ـ1ـ عن ابن عمر رضى
اللّه عنهما قال: قالَ رَسُولُ اللّهِ #: ]الْوَزْنُ وَزْنُ أهْلِ مَكَّةَ،
وَالْمكيَالُ مكيالُ أهلِ المدينةِ[. أخرجه أبو داود والنسائى.وفي رواية عكسُهُ
.
1. (205)-
İbnu Ömer anlatıyor: Resûlullah (aleyhissalâtu vesselâm) buyurdular ki:
"(Şer'î hukuku ödemek için) vezin'de Mekke
halkının vezn'i esastır, keyl'de de Medine halkının keyl'i esastır."
AÇIKLAMA:
Hz. Peygamber (aleyhissalâtu vesselâm) bu
hadislerinde medenî hayat için son derece ehemmiyet arzeden ölçü ve tartı
birimlerine temas etmektedir. Ticarî ve dolayısıyla iktisadî hayat büyük
ölçüde bunlara dayanır.
Vezn tartı yoluyla ölçmek mânasına gelir.
Miktarın tayininde ağırlığı esas alınan mallara veznî denir, yağ, bal, şeker
bu veznî gruba girer. Bu gruba giren malların miktarını tayinde muhtelif
birimler olunca, devlet içerisinde kargaşayı önlemek için sadece birinin
esas alınması gerekir. Hadis, kurulmakta olan İslâm devletinde veznî birim
olarak Mekke ölçüsünün esas alınmasını emretmektedir.
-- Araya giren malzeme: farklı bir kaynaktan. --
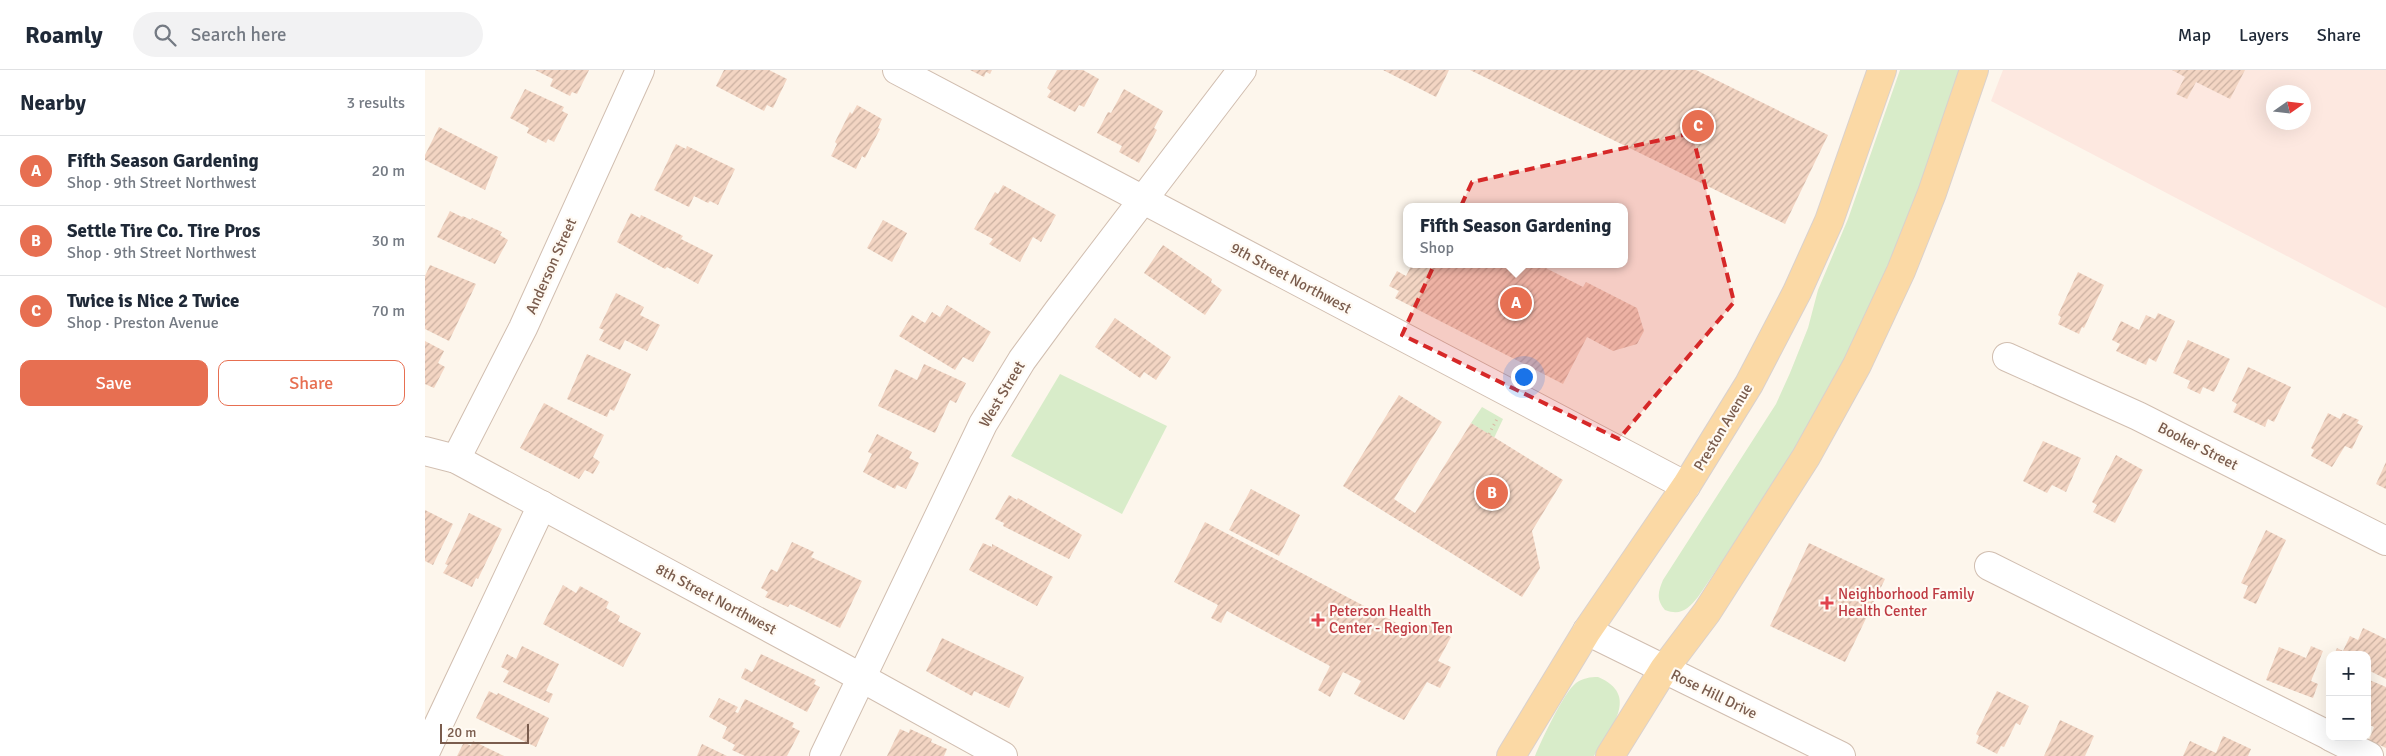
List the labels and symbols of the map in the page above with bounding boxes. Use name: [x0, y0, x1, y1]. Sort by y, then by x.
north arrow: [2266, 85, 2311, 130]
pin: C: [1682, 107, 1714, 145]
street label: Anderson Street: [522, 215, 580, 317]
street label: 9th Street Northwest: [1228, 239, 1354, 317]
pin: A: [1500, 284, 1532, 322]
street label: West Street: [975, 358, 1029, 430]
your location: [1511, 364, 1537, 390]
street label: Preston Avenue: [1690, 380, 1756, 474]
street label: Booker Street: [2155, 418, 2241, 474]
pin: B: [1476, 474, 1508, 512]
street label: 8th Street Northwest: [653, 560, 779, 638]
place label: Neighborhood Family Health Center: [1838, 585, 1974, 620]
marker: Neighborhood Family Health Center: [1820, 596, 1834, 610]
place label: Peterson Health Center - Region Ten: [1329, 602, 1453, 637]
marker: Peterson Health Center - Region Ten: [1311, 613, 1325, 627]
street label: Rose Hill Drive: [1668, 665, 1760, 723]
scale bar: [440, 721, 529, 744]

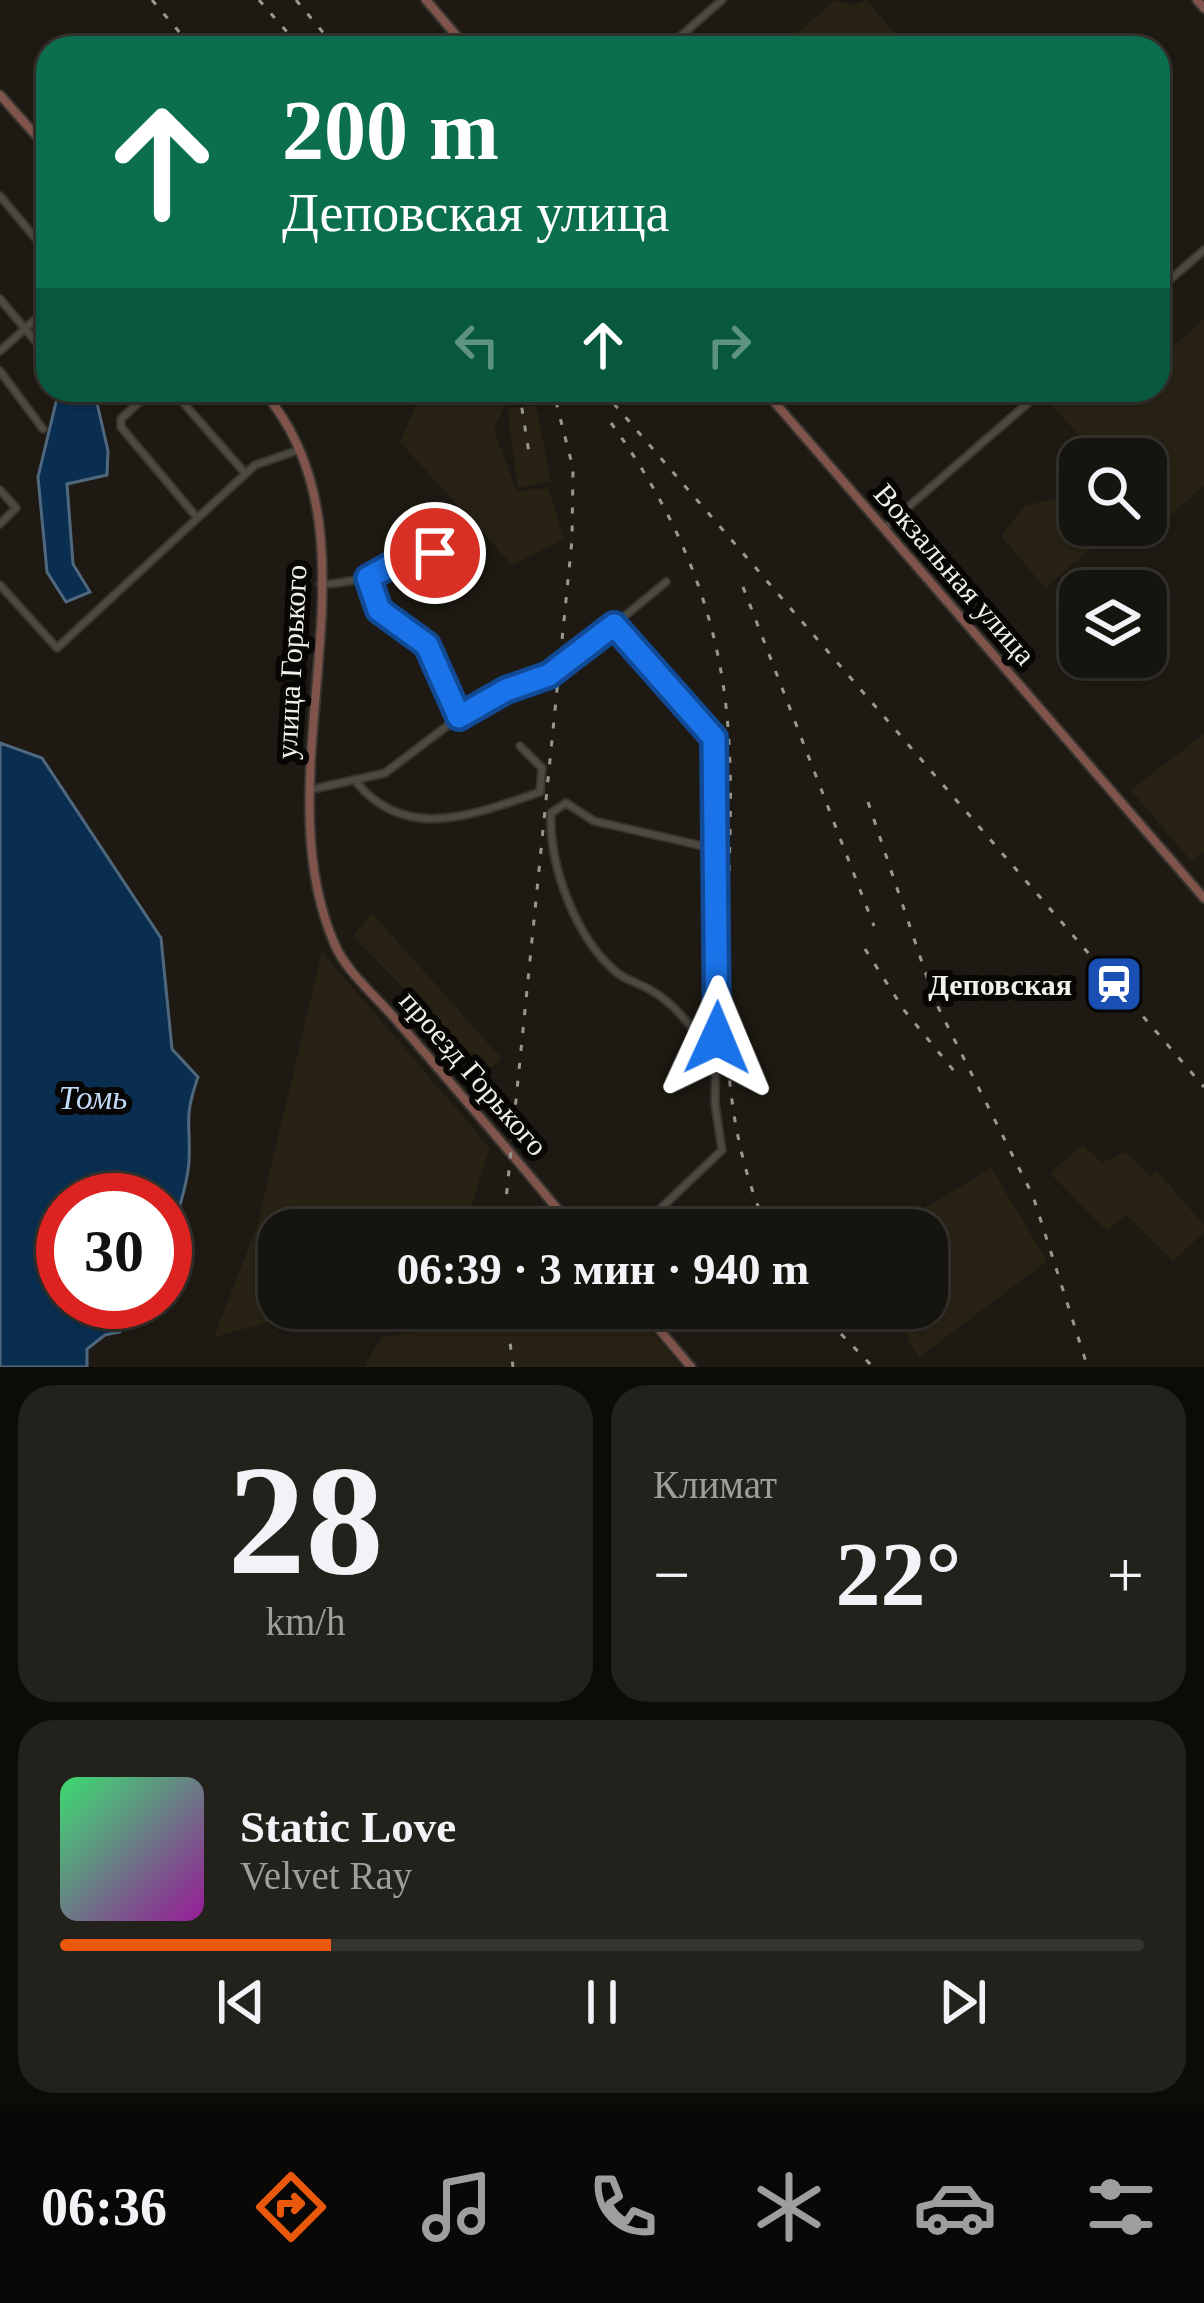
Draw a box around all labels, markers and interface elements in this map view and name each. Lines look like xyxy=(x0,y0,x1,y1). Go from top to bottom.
icon: ahead xyxy=(84,84,240,240)
text: 200 m xyxy=(282,84,499,177)
text: Деповская улица xyxy=(282,183,670,243)
icon: left xyxy=(444,312,510,378)
icon: ahead xyxy=(570,312,636,378)
icon: right xyxy=(696,312,762,378)
map controls xyxy=(1059,438,1167,678)
button: search xyxy=(1059,438,1167,546)
street label: Вокзальная улица xyxy=(868,477,1042,671)
pin xyxy=(384,502,486,604)
icon: arrive xyxy=(402,520,468,586)
street label: улица Горького xyxy=(269,564,313,760)
button: layers xyxy=(1059,570,1167,678)
station icon: Деповская xyxy=(1083,953,1145,1015)
place label: Деповская xyxy=(928,968,1072,1001)
position arrow xyxy=(654,975,780,1101)
street label: проезд Горького xyxy=(394,984,554,1162)
water label: Томь xyxy=(59,1080,127,1116)
speed limit sign: 30 xyxy=(36,1173,192,1329)
text: 06:39 · 3 мин · 940 m xyxy=(397,1244,809,1294)
text: 28 xyxy=(228,1434,384,1607)
text: Климат xyxy=(653,1463,777,1506)
text: 22° xyxy=(836,1525,962,1624)
text: − xyxy=(653,1538,690,1611)
text: + xyxy=(1107,1538,1144,1611)
text: km/h xyxy=(265,1600,346,1643)
text: Static Love xyxy=(240,1802,456,1852)
text: Velvet Ray xyxy=(240,1854,412,1897)
icon: previous xyxy=(208,1969,274,2035)
icon: pause xyxy=(569,1969,635,2035)
icon: next xyxy=(930,1969,996,2035)
icon: directions xyxy=(249,2165,333,2249)
icon: music xyxy=(415,2165,499,2249)
icon: phone xyxy=(581,2165,665,2249)
icon: climate xyxy=(747,2165,831,2249)
icon: car xyxy=(913,2165,997,2249)
icon: filters xyxy=(1079,2165,1163,2249)
text: 06:36 xyxy=(41,2177,167,2237)

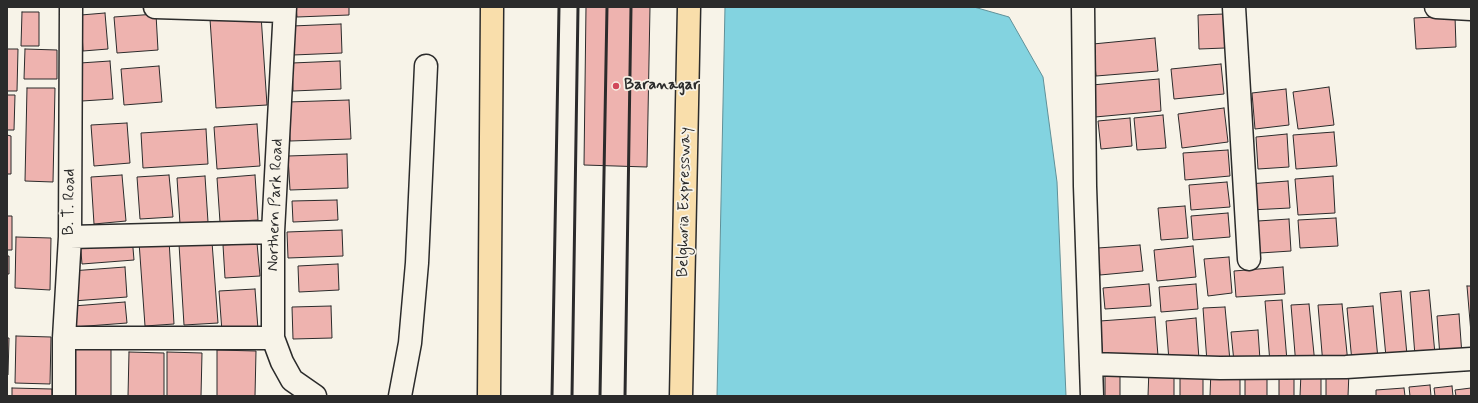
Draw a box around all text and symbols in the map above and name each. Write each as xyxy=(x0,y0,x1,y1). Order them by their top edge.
place label: Baranagar xyxy=(624,76,700,96)
marker: Baranagar xyxy=(611,81,621,91)
street label: Belghoria Expressway xyxy=(674,127,696,277)
street label: Northern Park Road xyxy=(264,138,288,272)
street label: B. T. Road xyxy=(60,168,80,236)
Âlimler "Mekkeliler
ticaret ehlidir, onların bu husustaki bilgi ve tecrübeleri fazladır. Bu
sebeple vezinde Mekke vezninin esas alınmasını emretmiştir" derler.
Keyl'e gelince bu daha çok tahıl ölçüsüdür. Bu
gruba girenlere keylî denir. Kile tabirimiz buradan gelir. Hububatı
ağırlığına göre değil, hacmine göre ölçer. Peygamberimizin (aleyhissalâtu
vesselâm) Keyl'de Medine Mikyalini esas almasını, Medine'nin ziraatçilikte
gelişmesiyle izah ederler. Malum olduğu üzere Mekke beynelmilel bir ticaret
şehridir, geçimini ticaretten sağlamaktadır. Ziraat mümkün değildir. Buna
mukabil Medine ziraate elverişlidir ve bahçecilik, meyvecilik gelişmiştir.
Binâen-aleyh Medîne halkı mikyâllerin (mekâyîl) ahvalini en iyi bilen
kişilerdir.
Öyle ise bu hadis, altın gümüş üzerinden
zekâtın hesaplanmasında Mekke vezin birimleri olan dirhem'in,sadaka-i fıtr,
kefâret gibi dinî borçların ödenmesinde de Medine mikyallerinden olan Sâ'ın
esas alınmasını emretmiş olmaktadır. Örfî olarak her bölgede miktâra az veya
çok farklılıklar arzeden ölçü ve tartı birimlerinin kullanıldığı
Arabistan'da "200 dirhem altına sâhip olan zekât vermelidir" sözü "Hangi
dirheme göre?" sorusunu getirecektir. Şu halde yukarıda sunulan hadis, bu
çeşit meselelerin çözümünde esas olmuştur.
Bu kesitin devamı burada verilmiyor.